◆ **Task set**:
1. Translate this sentence from the text on hedgehogs into Spanish: "But best of all it likes earthworms."
2. Proceed with the text on hedgehogs, picking up right after its final sentence.

◆ **Text**:
In European countries, where it is common, one can scarcely walk through the meadows on a summer's evening without seeing this curious animal as it moves clumsily about in search of prey. There everybody is familiar with its spiky coat, which affords such an excellent protection against almost all its enemies.
But it is not everybody who knows how the animal raises and lowers its spines. It has them perfectly under control; we all know that. If you pick a hedgehog up it raises its spines at once, even if it does not roll itself up into a ball and so cause them to project straight out from its body in all directions. But if you keep the creature as a pet, and treat it kindly, it will very soon allow you to handle it freely without raising its spines at all.
The fact is this. The spines are shaped just like slightly bent pins, each having a sort of rounded head at the base. And they are pinned, as it were, through the skin, the heads lying underneath it. Besides this, the whole body is wrapped up in a kind of muscular cloak, and in this the heads of the spines are buried. So if the muscle is pulled in one direction, the spines must stand up, because the heads are carried along with it. If it is pulled in the other direction they must lie down, for the same reason. And it is just by pulling this muscle in one direction or the other that the animal raises and lowers its spines.
Hedgehog Habits
The hedgehog is not often seen wandering about by day, because it is then fast asleep, snugly rolled up in a ball under the spreading roots of a tree, or among the dead leaves at the bottom of a hedge. But soon after sunset it comes out from its retreat, and begins to hunt about for food. Sometimes it will eat bird's eggs, being very fond of those of the partridge; for which reason it is not at all a favorite with the gamekeeper. It will devour small birds, too, if it can get them, also lizards, snails, slugs, and insects. It has often been known to kill snakes and to feed upon their bodies afterward. It is a cannibal, too, at times, and will kill and eat one of its own kind. But best of all it likes earthworms.
The number of these which it will crunch up one after another is astonishing. "I once kept a tame hedgehog," says a naturalist, "and fed him almost entirely upon worms; and he used to eat, on an average, something like an ordinary jampotful every night of his life. He never took the slightest notice of the worms as long as the daylight lasted; but when it began to grow dark he would wake up, go sniffing about his cage till he came to the jampot, and then stand up on his hind feet, put his fore paws on the edge, and tip it over. And after about an hour and a half of steady crunching, every worm had disappeared."

[Stored data entries]

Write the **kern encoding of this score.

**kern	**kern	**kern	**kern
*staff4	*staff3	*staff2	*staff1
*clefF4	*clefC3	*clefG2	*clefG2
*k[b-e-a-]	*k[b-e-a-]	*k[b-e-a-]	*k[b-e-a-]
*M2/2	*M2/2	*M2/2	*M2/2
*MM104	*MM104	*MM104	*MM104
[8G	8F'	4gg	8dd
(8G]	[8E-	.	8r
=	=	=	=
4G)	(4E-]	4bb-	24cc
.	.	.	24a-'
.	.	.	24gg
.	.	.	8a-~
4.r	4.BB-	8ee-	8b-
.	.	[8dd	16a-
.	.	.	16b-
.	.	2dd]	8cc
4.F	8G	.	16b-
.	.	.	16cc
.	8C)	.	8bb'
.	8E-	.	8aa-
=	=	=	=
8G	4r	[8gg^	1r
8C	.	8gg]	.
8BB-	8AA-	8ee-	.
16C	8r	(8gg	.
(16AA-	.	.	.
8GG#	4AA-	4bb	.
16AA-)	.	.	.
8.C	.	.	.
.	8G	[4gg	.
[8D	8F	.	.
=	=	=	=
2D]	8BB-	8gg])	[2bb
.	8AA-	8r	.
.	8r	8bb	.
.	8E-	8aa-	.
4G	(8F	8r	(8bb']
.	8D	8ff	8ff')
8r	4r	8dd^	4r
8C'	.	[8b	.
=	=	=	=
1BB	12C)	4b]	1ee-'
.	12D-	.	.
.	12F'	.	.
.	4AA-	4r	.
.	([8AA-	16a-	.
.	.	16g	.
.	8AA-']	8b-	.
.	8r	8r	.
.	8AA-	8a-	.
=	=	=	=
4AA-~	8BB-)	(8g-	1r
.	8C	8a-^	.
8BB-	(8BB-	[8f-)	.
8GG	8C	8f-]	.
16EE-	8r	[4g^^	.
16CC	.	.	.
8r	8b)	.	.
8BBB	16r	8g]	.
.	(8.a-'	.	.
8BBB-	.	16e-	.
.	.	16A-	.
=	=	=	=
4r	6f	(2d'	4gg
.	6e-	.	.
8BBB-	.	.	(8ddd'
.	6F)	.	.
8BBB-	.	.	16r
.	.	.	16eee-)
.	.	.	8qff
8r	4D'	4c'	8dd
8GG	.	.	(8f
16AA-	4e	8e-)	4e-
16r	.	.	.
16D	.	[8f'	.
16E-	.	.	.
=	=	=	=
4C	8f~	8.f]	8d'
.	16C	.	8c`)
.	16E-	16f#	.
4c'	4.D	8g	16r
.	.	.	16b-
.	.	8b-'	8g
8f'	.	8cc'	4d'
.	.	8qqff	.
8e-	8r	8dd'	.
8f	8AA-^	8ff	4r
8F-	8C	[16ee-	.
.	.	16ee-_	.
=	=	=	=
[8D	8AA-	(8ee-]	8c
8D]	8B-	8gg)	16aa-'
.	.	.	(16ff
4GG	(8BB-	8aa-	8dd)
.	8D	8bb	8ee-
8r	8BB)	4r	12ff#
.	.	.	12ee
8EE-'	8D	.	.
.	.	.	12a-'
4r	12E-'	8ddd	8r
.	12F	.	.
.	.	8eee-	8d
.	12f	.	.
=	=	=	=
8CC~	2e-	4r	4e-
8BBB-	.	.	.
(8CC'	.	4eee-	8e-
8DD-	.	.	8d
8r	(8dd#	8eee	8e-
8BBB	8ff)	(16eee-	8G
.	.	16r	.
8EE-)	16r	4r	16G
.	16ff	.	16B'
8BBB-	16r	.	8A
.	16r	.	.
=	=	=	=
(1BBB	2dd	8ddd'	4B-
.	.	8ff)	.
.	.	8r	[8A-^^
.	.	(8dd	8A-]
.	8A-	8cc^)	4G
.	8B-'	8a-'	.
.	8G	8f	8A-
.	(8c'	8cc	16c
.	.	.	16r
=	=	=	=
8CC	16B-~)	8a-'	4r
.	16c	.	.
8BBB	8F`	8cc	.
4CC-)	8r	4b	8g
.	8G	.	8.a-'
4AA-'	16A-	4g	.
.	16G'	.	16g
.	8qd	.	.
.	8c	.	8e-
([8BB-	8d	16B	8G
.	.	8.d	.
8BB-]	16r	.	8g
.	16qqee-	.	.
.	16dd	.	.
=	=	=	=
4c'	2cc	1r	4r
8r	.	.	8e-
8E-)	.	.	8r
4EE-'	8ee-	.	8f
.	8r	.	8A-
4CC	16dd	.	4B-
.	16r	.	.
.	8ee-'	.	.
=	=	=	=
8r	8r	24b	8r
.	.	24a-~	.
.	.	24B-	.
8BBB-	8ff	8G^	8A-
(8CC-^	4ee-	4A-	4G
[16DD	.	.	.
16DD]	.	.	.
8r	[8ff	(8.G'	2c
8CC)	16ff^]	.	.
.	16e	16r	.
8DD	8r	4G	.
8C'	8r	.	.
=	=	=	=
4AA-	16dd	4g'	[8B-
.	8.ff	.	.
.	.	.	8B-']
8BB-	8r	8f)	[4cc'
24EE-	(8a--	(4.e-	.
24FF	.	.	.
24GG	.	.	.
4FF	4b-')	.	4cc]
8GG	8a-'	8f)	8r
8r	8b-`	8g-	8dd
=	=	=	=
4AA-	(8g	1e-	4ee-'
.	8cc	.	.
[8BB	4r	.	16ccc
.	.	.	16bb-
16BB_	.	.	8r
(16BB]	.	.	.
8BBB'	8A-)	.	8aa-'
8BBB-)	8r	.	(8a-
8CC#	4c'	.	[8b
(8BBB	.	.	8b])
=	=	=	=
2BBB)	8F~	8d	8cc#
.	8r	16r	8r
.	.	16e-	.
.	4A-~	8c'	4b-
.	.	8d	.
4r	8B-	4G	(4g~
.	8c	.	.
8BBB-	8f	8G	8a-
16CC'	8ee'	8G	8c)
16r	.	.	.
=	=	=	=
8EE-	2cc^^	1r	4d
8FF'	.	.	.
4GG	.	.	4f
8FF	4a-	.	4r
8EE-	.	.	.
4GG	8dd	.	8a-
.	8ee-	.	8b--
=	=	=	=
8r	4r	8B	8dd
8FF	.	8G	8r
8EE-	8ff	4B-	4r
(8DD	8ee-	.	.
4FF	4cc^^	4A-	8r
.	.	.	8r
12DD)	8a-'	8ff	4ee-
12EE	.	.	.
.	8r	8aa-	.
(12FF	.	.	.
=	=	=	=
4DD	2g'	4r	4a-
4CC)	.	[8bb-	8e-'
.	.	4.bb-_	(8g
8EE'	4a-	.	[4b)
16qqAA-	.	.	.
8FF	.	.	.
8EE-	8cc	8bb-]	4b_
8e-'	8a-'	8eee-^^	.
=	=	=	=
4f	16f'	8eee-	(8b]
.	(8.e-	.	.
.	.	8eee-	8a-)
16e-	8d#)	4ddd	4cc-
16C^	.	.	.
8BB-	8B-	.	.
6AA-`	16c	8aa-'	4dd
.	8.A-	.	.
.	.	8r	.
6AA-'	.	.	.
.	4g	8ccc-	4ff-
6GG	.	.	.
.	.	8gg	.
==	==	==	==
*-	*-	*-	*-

◆ **Responses**:
1. Pero lo que más le gusta de todo son las lombrices de tierra.

2.
In many places farmers persecute the hedgehog, and kill it whenever they have a chance of doing so. And if you ask the reason the answer is generally to the effect that hedgehogs steal milk from sleeping cows at night. Now it does not seem very likely that a cow would allow such a spiky creature as a hedgehog to come and nestle up against her body. But, on the other hand, it cannot be denied that hedgehogs are often to be seen close by cows as they rest upon the ground. But they have not gone there in search of milk. Don't you know what happens if you lay a heavy weight, such as a big paving-stone, on the ground? The worms buried under it feel the pressure, and come up to the surface in alarm. Now a cow is a very heavy weight; so that when she lies down a number of worms are sure to come up all round her. And the hedgehog visits the spot in search, not of milk, but of worms!
The young of the hedgehog, which are usually four in number, do not look in the least like their parents, and you might easily mistake them for young birds; for their spikes are very soft and white, so that they look much more like growing feathers. The little creatures are not only blind, but also deaf, for several days after birth, and they cannot roll themselves up till they have grown somewhat. The mother animal always makes a kind of warm nest to serve as a nursery, and thatches it so carefully that even a heavy shower of rain never seems to soak its way through.
Strange to say, the hedgehog appears to be quite unaffected by many kinds of poison. It will eat substances which would cause speedy death to almost any other animal. And over and over again it has been bitten by a viper without appearing to suffer any ill results.
In England, about the middle of October, the hedgehog retires to some snug and well-hidden retreat, and there makes a warm nest of moss and dry leaves. In this it hibernates, just as bats do in hollow trees, only waking up now and then for an hour or two on very mild days, and often passing three or four months without taking food.